**THE PROBLEM**
Before you finish, make sure every line below has been written out exactly.

**SUPPLIED RECORDS**
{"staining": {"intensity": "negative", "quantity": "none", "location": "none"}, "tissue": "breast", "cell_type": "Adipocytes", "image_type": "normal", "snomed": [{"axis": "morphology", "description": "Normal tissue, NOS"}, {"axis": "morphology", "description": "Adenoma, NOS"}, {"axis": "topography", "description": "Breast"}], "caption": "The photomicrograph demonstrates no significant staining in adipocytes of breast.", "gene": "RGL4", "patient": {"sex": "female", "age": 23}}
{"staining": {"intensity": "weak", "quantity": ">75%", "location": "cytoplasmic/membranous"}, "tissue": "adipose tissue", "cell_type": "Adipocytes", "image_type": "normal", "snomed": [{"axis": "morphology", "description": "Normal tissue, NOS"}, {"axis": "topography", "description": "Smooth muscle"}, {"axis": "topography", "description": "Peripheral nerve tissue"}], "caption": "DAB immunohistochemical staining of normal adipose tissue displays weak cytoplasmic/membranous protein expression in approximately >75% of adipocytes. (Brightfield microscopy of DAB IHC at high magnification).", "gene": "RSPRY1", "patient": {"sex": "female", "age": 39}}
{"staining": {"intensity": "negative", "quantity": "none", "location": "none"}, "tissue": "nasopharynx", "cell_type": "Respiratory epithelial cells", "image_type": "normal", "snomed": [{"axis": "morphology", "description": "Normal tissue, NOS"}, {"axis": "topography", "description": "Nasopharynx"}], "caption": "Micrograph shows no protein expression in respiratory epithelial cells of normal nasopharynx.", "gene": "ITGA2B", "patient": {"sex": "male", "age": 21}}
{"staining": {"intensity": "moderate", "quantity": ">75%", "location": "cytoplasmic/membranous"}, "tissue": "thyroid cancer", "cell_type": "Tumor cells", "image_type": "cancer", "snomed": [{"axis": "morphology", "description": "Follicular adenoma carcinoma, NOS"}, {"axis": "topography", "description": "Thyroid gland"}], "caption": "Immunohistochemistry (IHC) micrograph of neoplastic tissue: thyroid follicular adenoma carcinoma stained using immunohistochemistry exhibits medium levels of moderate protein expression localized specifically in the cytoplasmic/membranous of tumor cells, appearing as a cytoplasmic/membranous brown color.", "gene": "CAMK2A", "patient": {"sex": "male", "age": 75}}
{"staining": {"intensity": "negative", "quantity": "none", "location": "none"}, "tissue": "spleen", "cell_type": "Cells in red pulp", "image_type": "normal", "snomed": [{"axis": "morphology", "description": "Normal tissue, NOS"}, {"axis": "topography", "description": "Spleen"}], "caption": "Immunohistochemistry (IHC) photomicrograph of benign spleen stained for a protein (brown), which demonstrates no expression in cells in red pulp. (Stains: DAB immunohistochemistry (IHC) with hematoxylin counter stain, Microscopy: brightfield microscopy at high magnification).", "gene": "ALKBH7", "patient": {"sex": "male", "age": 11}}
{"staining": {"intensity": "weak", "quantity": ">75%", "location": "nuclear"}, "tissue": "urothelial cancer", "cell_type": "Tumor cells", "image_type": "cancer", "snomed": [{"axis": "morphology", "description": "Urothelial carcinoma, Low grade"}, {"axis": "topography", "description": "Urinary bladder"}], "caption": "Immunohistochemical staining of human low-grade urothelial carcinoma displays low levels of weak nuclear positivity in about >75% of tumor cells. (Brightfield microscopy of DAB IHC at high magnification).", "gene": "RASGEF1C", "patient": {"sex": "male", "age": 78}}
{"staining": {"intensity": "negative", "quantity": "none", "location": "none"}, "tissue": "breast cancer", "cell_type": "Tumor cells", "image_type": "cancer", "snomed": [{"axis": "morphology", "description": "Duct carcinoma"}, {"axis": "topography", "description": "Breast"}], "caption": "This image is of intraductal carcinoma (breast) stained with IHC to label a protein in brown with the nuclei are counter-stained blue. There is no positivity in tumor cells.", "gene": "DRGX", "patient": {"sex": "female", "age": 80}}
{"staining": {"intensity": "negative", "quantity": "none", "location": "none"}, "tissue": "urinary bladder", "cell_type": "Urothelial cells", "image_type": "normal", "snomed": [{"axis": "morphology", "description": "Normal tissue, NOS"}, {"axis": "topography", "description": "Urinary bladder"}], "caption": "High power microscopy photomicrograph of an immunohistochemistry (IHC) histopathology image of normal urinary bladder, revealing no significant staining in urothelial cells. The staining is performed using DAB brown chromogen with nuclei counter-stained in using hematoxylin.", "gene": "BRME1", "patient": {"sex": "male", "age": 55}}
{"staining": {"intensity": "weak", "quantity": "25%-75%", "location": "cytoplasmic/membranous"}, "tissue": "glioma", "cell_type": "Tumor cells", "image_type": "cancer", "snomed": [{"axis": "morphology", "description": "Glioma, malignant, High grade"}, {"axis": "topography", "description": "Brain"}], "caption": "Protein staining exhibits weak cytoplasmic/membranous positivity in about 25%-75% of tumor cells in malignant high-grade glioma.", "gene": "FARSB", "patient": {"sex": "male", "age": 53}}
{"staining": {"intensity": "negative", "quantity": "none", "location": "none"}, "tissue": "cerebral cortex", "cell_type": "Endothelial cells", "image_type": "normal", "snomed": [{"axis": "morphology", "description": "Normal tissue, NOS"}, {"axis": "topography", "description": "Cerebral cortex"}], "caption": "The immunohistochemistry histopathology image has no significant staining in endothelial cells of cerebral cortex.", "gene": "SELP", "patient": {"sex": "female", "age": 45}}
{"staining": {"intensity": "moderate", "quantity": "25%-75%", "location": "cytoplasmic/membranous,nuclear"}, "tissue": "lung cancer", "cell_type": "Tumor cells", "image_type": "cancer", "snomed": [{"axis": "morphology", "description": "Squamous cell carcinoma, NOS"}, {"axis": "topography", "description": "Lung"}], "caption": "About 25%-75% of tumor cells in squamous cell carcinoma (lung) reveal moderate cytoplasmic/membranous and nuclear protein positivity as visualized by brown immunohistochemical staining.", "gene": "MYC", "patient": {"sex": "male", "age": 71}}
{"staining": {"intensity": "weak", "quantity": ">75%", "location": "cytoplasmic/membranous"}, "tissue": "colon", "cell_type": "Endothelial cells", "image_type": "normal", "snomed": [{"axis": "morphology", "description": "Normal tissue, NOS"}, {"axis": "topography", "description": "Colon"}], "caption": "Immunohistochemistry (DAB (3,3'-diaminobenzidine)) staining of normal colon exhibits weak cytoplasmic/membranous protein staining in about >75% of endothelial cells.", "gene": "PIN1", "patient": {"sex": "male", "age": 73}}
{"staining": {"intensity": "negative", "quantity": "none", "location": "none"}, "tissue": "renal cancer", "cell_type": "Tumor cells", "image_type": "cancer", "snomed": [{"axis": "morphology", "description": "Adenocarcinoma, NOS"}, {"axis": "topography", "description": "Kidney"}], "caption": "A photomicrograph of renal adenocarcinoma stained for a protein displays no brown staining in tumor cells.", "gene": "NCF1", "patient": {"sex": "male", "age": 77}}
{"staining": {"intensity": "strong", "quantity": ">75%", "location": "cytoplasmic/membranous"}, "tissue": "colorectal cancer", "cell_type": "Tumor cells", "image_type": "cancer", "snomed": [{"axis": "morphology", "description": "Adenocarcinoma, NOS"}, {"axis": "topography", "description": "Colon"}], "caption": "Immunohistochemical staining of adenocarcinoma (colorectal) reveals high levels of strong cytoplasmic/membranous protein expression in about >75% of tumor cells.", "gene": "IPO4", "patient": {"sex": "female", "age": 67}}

**WRITTEN RESPONSE**
{"staining": {"intensity": "negative", "quantity": "none", "location": "none"}, "tissue": "breast", "cell_type": "Adipocytes", "image_type": "normal", "snomed": [{"axis": "morphology", "description": "Normal tissue, NOS"}, {"axis": "morphology", "description": "Adenoma, NOS"}, {"axis": "topography", "description": "Breast"}], "caption": "The photomicrograph demonstrates no significant staining in adipocytes of breast.", "gene": "RGL4", "patient": {"sex": "female", "age": 23}}
{"staining": {"intensity": "weak", "quantity": ">75%", "location": "cytoplasmic/membranous"}, "tissue": "adipose tissue", "cell_type": "Adipocytes", "image_type": "normal", "snomed": [{"axis": "morphology", "description": "Normal tissue, NOS"}, {"axis": "topography", "description": "Smooth muscle"}, {"axis": "topography", "description": "Peripheral nerve tissue"}], "caption": "DAB immunohistochemical staining of normal adipose tissue displays weak cytoplasmic/membranous protein expression in approximately >75% of adipocytes. (Brightfield microscopy of DAB IHC at high magnification).", "gene": "RSPRY1", "patient": {"sex": "female", "age": 39}}
{"staining": {"intensity": "negative", "quantity": "none", "location": "none"}, "tissue": "nasopharynx", "cell_type": "Respiratory epithelial cells", "image_type": "normal", "snomed": [{"axis": "morphology", "description": "Normal tissue, NOS"}, {"axis": "topography", "description": "Nasopharynx"}], "caption": "Micrograph shows no protein expression in respiratory epithelial cells of normal nasopharynx.", "gene": "ITGA2B", "patient": {"sex": "male", "age": 21}}
{"staining": {"intensity": "moderate", "quantity": ">75%", "location": "cytoplasmic/membranous"}, "tissue": "thyroid cancer", "cell_type": "Tumor cells", "image_type": "cancer", "snomed": [{"axis": "morphology", "description": "Follicular adenoma carcinoma, NOS"}, {"axis": "topography", "description": "Thyroid gland"}], "caption": "Immunohistochemistry (IHC) micrograph of neoplastic tissue: thyroid follicular adenoma carcinoma stained using immunohistochemistry exhibits medium levels of moderate protein expression localized specifically in the cytoplasmic/membranous of tumor cells, appearing as a cytoplasmic/membranous brown color.", "gene": "CAMK2A", "patient": {"sex": "male", "age": 75}}
{"staining": {"intensity": "negative", "quantity": "none", "location": "none"}, "tissue": "spleen", "cell_type": "Cells in red pulp", "image_type": "normal", "snomed": [{"axis": "morphology", "description": "Normal tissue, NOS"}, {"axis": "topography", "description": "Spleen"}], "caption": "Immunohistochemistry (IHC) photomicrograph of benign spleen stained for a protein (brown), which demonstrates no expression in cells in red pulp. (Stains: DAB immunohistochemistry (IHC) with hematoxylin counter stain, Microscopy: brightfield microscopy at high magnification).", "gene": "ALKBH7", "patient": {"sex": "male", "age": 11}}
{"staining": {"intensity": "weak", "quantity": ">75%", "location": "nuclear"}, "tissue": "urothelial cancer", "cell_type": "Tumor cells", "image_type": "cancer", "snomed": [{"axis": "morphology", "description": "Urothelial carcinoma, Low grade"}, {"axis": "topography", "description": "Urinary bladder"}], "caption": "Immunohistochemical staining of human low-grade urothelial carcinoma displays low levels of weak nuclear positivity in about >75% of tumor cells. (Brightfield microscopy of DAB IHC at high magnification).", "gene": "RASGEF1C", "patient": {"sex": "male", "age": 78}}
{"staining": {"intensity": "negative", "quantity": "none", "location": "none"}, "tissue": "breast cancer", "cell_type": "Tumor cells", "image_type": "cancer", "snomed": [{"axis": "morphology", "description": "Duct carcinoma"}, {"axis": "topography", "description": "Breast"}], "caption": "This image is of intraductal carcinoma (breast) stained with IHC to label a protein in brown with the nuclei are counter-stained blue. There is no positivity in tumor cells.", "gene": "DRGX", "patient": {"sex": "female", "age": 80}}
{"staining": {"intensity": "negative", "quantity": "none", "location": "none"}, "tissue": "urinary bladder", "cell_type": "Urothelial cells", "image_type": "normal", "snomed": [{"axis": "morphology", "description": "Normal tissue, NOS"}, {"axis": "topography", "description": "Urinary bladder"}], "caption": "High power microscopy photomicrograph of an immunohistochemistry (IHC) histopathology image of normal urinary bladder, revealing no significant staining in urothelial cells. The staining is performed using DAB brown chromogen with nuclei counter-stained in using hematoxylin.", "gene": "BRME1", "patient": {"sex": "male", "age": 55}}
{"staining": {"intensity": "weak", "quantity": "25%-75%", "location": "cytoplasmic/membranous"}, "tissue": "glioma", "cell_type": "Tumor cells", "image_type": "cancer", "snomed": [{"axis": "morphology", "description": "Glioma, malignant, High grade"}, {"axis": "topography", "description": "Brain"}], "caption": "Protein staining exhibits weak cytoplasmic/membranous positivity in about 25%-75% of tumor cells in malignant high-grade glioma.", "gene": "FARSB", "patient": {"sex": "male", "age": 53}}
{"staining": {"intensity": "negative", "quantity": "none", "location": "none"}, "tissue": "cerebral cortex", "cell_type": "Endothelial cells", "image_type": "normal", "snomed": [{"axis": "morphology", "description": "Normal tissue, NOS"}, {"axis": "topography", "description": "Cerebral cortex"}], "caption": "The immunohistochemistry histopathology image has no significant staining in endothelial cells of cerebral cortex.", "gene": "SELP", "patient": {"sex": "female", "age": 45}}
{"staining": {"intensity": "moderate", "quantity": "25%-75%", "location": "cytoplasmic/membranous,nuclear"}, "tissue": "lung cancer", "cell_type": "Tumor cells", "image_type": "cancer", "snomed": [{"axis": "morphology", "description": "Squamous cell carcinoma, NOS"}, {"axis": "topography", "description": "Lung"}], "caption": "About 25%-75% of tumor cells in squamous cell carcinoma (lung) reveal moderate cytoplasmic/membranous and nuclear protein positivity as visualized by brown immunohistochemical staining.", "gene": "MYC", "patient": {"sex": "male", "age": 71}}
{"staining": {"intensity": "weak", "quantity": ">75%", "location": "cytoplasmic/membranous"}, "tissue": "colon", "cell_type": "Endothelial cells", "image_type": "normal", "snomed": [{"axis": "morphology", "description": "Normal tissue, NOS"}, {"axis": "topography", "description": "Colon"}], "caption": "Immunohistochemistry (DAB (3,3'-diaminobenzidine)) staining of normal colon exhibits weak cytoplasmic/membranous protein staining in about >75% of endothelial cells.", "gene": "PIN1", "patient": {"sex": "male", "age": 73}}
{"staining": {"intensity": "negative", "quantity": "none", "location": "none"}, "tissue": "renal cancer", "cell_type": "Tumor cells", "image_type": "cancer", "snomed": [{"axis": "morphology", "description": "Adenocarcinoma, NOS"}, {"axis": "topography", "description": "Kidney"}], "caption": "A photomicrograph of renal adenocarcinoma stained for a protein displays no brown staining in tumor cells.", "gene": "NCF1", "patient": {"sex": "male", "age": 77}}
{"staining": {"intensity": "strong", "quantity": ">75%", "location": "cytoplasmic/membranous"}, "tissue": "colorectal cancer", "cell_type": "Tumor cells", "image_type": "cancer", "snomed": [{"axis": "morphology", "description": "Adenocarcinoma, NOS"}, {"axis": "topography", "description": "Colon"}], "caption": "Immunohistochemical staining of adenocarcinoma (colorectal) reveals high levels of strong cytoplasmic/membranous protein expression in about >75% of tumor cells.", "gene": "IPO4", "patient": {"sex": "female", "age": 67}}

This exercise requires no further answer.